■ **WORK REQUEST**
If a line of the data contains the word "program", it is counted; report how many such lines there are and nothing else.

====== RECORDS TO USE ======

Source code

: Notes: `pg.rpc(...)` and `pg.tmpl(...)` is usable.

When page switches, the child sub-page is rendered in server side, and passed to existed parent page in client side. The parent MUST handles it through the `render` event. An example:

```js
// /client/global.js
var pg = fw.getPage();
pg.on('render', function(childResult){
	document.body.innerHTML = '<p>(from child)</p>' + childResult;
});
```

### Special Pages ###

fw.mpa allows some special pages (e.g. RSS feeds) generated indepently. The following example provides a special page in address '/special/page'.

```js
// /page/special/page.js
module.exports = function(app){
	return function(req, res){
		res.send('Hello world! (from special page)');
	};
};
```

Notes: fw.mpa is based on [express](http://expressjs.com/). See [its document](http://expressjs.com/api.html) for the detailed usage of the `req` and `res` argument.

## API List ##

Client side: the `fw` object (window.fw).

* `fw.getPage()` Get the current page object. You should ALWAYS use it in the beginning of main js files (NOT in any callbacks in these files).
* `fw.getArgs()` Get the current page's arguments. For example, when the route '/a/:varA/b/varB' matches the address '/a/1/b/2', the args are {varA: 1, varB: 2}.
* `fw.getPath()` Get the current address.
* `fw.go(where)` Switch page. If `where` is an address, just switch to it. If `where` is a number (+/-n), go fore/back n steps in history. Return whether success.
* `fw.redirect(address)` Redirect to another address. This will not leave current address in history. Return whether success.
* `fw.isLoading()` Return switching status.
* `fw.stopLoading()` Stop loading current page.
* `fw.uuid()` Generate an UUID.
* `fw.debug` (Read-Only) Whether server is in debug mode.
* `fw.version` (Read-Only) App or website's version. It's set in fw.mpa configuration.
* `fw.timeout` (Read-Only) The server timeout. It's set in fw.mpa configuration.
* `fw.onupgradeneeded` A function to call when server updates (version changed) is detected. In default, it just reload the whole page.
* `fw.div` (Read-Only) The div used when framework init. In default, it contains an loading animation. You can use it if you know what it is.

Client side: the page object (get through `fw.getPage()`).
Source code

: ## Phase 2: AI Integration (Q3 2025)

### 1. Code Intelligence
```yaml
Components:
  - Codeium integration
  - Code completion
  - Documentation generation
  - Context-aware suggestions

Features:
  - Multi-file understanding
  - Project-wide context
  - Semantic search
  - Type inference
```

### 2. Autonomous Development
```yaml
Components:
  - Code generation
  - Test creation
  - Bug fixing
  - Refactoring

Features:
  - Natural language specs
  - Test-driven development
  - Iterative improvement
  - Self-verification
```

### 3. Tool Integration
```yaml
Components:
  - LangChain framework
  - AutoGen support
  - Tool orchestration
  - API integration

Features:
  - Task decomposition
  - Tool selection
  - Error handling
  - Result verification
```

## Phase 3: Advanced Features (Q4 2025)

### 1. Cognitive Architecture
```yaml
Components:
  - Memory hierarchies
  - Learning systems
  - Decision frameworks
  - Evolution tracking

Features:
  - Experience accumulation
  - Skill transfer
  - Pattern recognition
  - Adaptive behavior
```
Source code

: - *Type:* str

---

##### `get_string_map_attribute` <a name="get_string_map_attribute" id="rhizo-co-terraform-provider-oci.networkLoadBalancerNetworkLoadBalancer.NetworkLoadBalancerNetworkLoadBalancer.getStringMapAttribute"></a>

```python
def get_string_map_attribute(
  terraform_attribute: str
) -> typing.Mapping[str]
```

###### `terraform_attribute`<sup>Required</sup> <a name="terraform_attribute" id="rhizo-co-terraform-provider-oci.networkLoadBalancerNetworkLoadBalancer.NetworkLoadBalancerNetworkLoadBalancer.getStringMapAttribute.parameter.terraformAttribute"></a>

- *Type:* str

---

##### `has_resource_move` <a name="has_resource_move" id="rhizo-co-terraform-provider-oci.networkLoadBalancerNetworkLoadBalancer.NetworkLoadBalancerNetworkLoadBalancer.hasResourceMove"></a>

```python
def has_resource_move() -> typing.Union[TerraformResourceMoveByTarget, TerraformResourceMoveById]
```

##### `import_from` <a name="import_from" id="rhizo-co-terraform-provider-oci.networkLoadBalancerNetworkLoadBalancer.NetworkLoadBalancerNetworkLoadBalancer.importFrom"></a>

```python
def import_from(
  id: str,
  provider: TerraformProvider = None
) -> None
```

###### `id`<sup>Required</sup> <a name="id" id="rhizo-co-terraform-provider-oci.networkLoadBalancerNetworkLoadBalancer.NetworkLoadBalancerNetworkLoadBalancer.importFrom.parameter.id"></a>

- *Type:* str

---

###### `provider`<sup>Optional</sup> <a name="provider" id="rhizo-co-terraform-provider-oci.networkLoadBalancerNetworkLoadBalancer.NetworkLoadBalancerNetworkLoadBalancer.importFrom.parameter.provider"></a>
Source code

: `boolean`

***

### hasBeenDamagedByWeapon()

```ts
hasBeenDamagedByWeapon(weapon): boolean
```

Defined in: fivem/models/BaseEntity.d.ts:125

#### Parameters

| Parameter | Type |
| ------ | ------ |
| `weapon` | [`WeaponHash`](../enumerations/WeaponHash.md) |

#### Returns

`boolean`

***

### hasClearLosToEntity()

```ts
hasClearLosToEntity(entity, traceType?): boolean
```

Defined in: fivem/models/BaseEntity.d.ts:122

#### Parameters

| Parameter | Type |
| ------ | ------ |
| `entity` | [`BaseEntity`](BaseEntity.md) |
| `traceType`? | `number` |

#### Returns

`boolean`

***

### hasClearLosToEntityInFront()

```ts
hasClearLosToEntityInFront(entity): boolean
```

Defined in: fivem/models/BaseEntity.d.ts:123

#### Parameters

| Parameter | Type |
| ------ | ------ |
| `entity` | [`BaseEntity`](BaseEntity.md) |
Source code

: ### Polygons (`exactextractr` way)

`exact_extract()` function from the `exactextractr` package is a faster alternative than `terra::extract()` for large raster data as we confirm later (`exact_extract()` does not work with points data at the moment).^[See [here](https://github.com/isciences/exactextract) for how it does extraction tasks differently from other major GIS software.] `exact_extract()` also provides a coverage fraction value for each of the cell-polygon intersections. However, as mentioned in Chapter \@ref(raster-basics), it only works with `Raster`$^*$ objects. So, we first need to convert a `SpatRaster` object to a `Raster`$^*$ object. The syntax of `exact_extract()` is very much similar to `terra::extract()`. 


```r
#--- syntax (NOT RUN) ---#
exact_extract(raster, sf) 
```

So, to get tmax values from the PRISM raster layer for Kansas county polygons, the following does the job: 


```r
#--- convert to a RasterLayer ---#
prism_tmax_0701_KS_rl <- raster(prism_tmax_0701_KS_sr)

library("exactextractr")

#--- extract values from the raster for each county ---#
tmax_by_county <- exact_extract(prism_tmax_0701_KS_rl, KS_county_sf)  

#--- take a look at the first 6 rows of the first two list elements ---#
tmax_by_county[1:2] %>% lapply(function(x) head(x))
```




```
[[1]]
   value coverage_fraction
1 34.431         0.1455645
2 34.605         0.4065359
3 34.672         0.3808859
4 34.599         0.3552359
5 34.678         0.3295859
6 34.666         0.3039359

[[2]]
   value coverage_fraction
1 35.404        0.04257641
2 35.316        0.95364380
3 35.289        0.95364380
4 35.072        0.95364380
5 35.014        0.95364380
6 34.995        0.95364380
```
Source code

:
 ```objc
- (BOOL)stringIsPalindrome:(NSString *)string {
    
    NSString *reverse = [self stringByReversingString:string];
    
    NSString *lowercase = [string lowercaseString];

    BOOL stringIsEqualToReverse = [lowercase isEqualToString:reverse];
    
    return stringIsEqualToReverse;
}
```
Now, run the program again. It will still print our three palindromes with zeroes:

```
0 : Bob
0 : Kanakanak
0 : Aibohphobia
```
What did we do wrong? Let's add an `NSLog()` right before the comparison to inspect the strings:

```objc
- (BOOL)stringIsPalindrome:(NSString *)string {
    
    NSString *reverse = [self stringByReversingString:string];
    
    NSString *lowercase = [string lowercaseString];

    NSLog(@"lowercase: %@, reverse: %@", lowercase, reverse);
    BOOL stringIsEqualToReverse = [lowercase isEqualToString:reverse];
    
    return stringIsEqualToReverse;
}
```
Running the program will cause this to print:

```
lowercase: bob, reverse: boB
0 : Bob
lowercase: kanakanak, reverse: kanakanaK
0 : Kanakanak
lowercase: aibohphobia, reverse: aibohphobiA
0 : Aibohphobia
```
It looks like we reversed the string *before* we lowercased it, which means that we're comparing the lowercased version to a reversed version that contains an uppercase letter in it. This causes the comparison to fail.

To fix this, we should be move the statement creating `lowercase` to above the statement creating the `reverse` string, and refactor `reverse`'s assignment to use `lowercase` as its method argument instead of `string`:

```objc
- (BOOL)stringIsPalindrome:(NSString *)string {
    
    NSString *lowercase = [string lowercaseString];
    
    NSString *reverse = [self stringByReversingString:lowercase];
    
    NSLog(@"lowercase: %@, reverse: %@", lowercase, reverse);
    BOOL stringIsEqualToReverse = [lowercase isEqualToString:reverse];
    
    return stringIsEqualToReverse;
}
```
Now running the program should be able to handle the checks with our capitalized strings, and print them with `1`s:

======

■ **EXERCISE ANSWER**
3